Церемония началась с положенного отпевания: «Бог дал, бог и взял; благословенно будь имя Господне». Я размышлял о том, как мудро все устроено: убитые горем близкие утешаются благородством и обезличенностью положенных фраз. Звонкие слова молитв отвлекли наше внимание от печального события и устремили его на торжественное, прекрасное и всеобщее.
Как нередко случается в нонконформистской службе, вторая часть церемонии была посвящена тому, что обычно называется восхвалением усопшего. Здесь священник очутился на непривычной почве, и это сказалось. Он говорил о безобидном, жалком старике, оторванном от семьи, отдалившемся от церкви и жившем беспомощной, никчемной жизнью. Он молился о том, чтобы бог смилостивился над смиренным грешником, простил ему пороки и эгоизм, взял, невзирая на бесчисленные грехи, на небо, которое, как ни прискорбно, занимало лишь ничтожное место в мыслях усопшего.
На похороны я не остался — так был подавлен. Остаток дня провел, разыскивая соседок, собирая крупицы их воспоминаний о Вудбери (считал это богоугодной задачей). В частности, отыскал Билла Томаса — того самого, который оставлял у дверей Вудбери молоко и припасы. Томаса дома не оказалось, но жена сообщила, что в этот час его скорее всего можно найти в трактире «Повозка и лошады». Там я нашел Билла: он смотрел, как мечут стрелы, и потягивал пиво. В бойком коротышке Томасе все изобличало бывшего солдата.
— Вудбери, — протянул он. — Ах, вон что Я ему возил провизию. Нет, близко не был знаком: безобидный–то он безобидный, а разговаривать с людьми не любил. Но все равно, беднягу нельзя было не пожалеть. Задавался он, что было, то было, а все равно, не настоящий джентльмен, не то что полковник Уорфилд. Вот кто был пуккасагиб. В Индии я у него служил денщиком. А вот Вудбери — не настоящий джентльмен. Не сливки общества, если вы меня понимаете.

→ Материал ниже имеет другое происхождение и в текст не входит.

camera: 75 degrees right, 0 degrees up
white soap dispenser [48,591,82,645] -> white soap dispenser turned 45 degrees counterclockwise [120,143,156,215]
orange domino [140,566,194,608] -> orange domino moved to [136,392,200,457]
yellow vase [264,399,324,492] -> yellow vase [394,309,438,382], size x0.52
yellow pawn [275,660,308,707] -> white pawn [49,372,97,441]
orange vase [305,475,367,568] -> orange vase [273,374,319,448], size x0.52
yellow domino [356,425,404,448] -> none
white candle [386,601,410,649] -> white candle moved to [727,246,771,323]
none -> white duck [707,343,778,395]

У меня камень с души свалился, когда я выбрался из удушливой обстановки, где все сделанное Вудбери теперь ничего не стоило, и вернулся к деловой сутолоке фирмы. На моем столе скопилась груда писем. Некогда было думать мрачную думу.
Весной, когда закончился семестр, я поехал на церемонию открытия новой лаборатории имени Домингеца, как представитель фирмы «Уильямс контролс».

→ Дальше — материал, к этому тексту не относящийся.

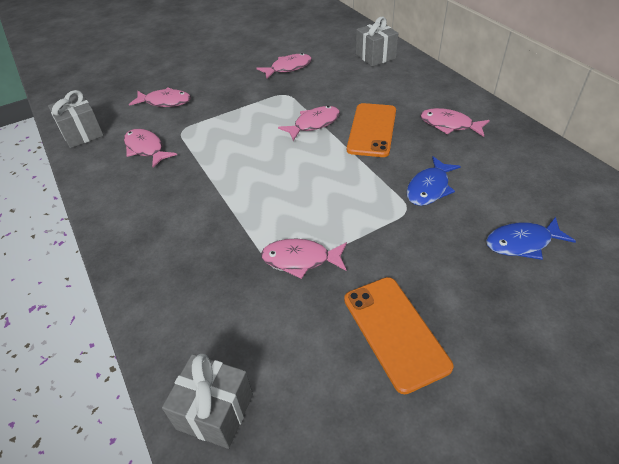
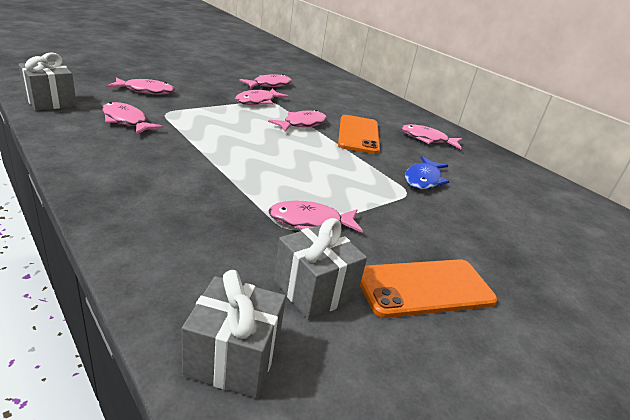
camera: 15 degrees left, 15 degrees down
orange phone [344,277,453,394] -> orange phone turned 75 degrees counterclockwise [360,259,497,318]
grey gift [356,17,399,67] -> grey gift moved to [274,218,367,320]
blue fish [486,217,576,260] -> none
none -> pink fish [235,88,288,105]

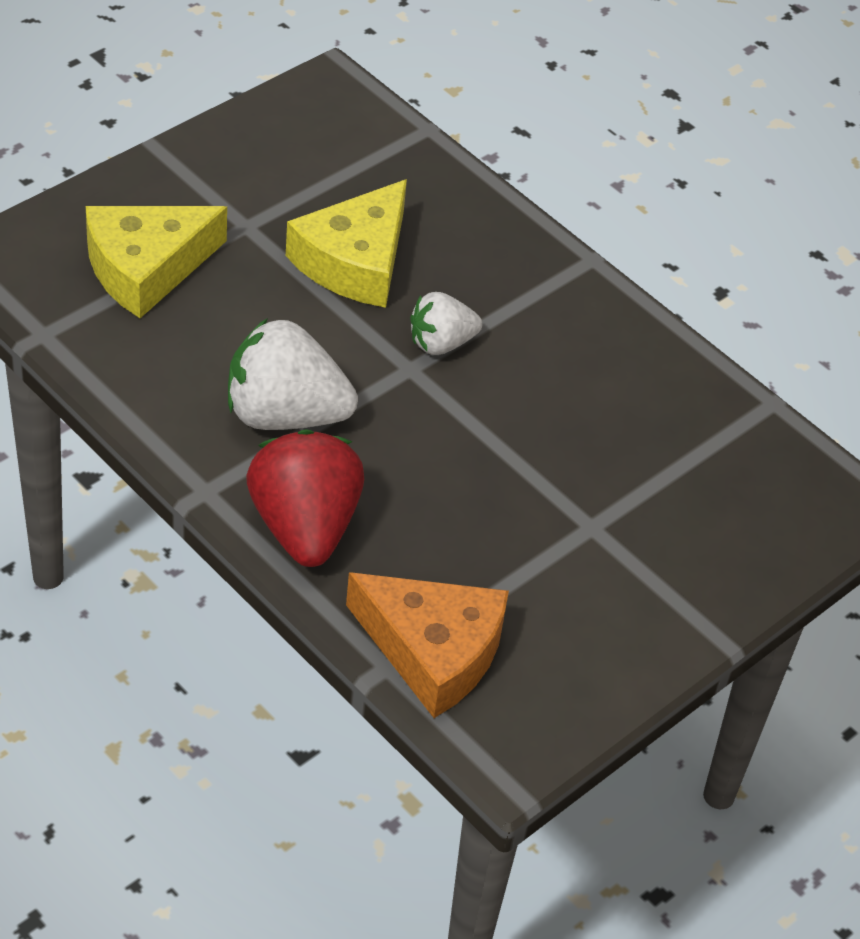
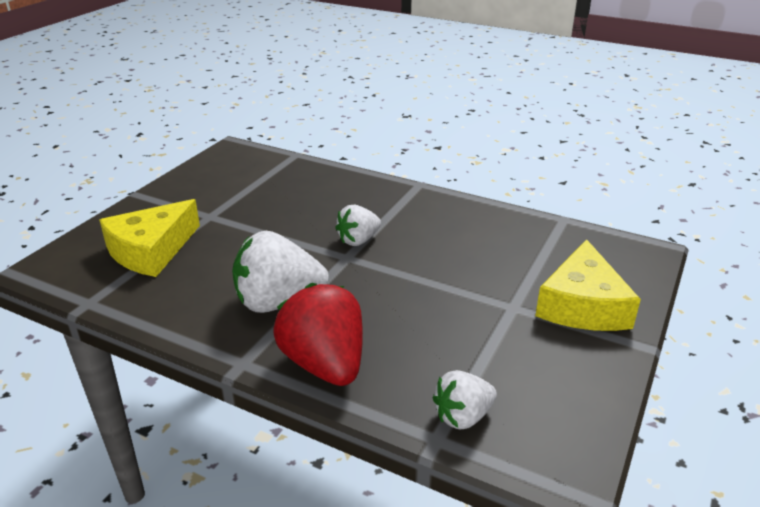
camera: 15 degrees left, 15 degrees down
yellow cheese [286,179,407,308] -> yellow cheese moved to [535,239,641,331]
orange cheese [346,572,509,718] -> white strawberry [433,370,497,429]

Университетский городок Фэйрвью предстал передо мной во всем своем великолепии. Теплая погода покрыла темно–зеленой листвой вязы и хмуро–рыжей — буки, получился мрачноватый, но пышный навес. Накануне ночью выпал обильный дождь, так что ухоженные цветы на клумбах красовались в бриллиантах росы. Тенты и палатки для гостей белели на изумрудном фоне лужаек, как цветы покрупнее. Перед строгим — железобетон и стекло — зданием новой лаборатории были рядами расставлены аккуратненькие, пахнущие лаком складные кресла для гостей. То тут, то там занимал место ранний гость.
Я поднялся на помост и сел рядом с Уильямсом и Олбрайтом. Ораторская трибуна, да и весь помост были завалены цветами. Ректор Оливер Маннинг, в новой, специально сшитой мантии, отороченной золотым кружевом, дважды постучал председательским молотком, объявляя митинг открытым.
— Мы собрались, — сказал ректор Маннинг, — чтобы почтить память великого ученого и великого человека, приемного сына Америки. Среди тех, кто от щедрот своего неуемного воображения наделил мир новыми силами и новыми богатствами, он занимает высокое и почетное место. Мы горды тем, что группа товарищей, а также руководителей контрольно–измерительной индустрии позволила нам уплатить долг его памяти и пойти вперед по пути, который он указал.
И все же наипаче я бы воздал хвалу не многообразным дарам, которыми Диего Домингец осыпал наше будущее, не идеям и не материальному воплощению этих идей, а самому Диего Домингецу. Преданный и упорный, он был верен университету Фэйрвью, верен любимой Мексике, даже после стольких лет разлуки, превыше всего — верен Соединенным Штатам Америки и неустанно создавал новое оружие для их защиты. Это был человек большой души.
Его скромность, непритязательное терпение и простоту, его преданность всему тому, что есть лучшего в наших лидерах, кем бы они ни были — государственными деятелями или простыми солдатами, а наипаче всего кристальную честность и принципиальность — все эти качества я не восхваляю, ибо они превыше похвал. Терпение и упорство, с какими он вдребезги разбивал ложные притязания зарубежных клеветников, поистине достойны его. Вспомните, как благородно он вел себя, встретив такие притязания, как упорно отстаивали суды его оригинальность и гениальность, как подтверждали его законное право на творческие открытия, которые он по праву считал своими.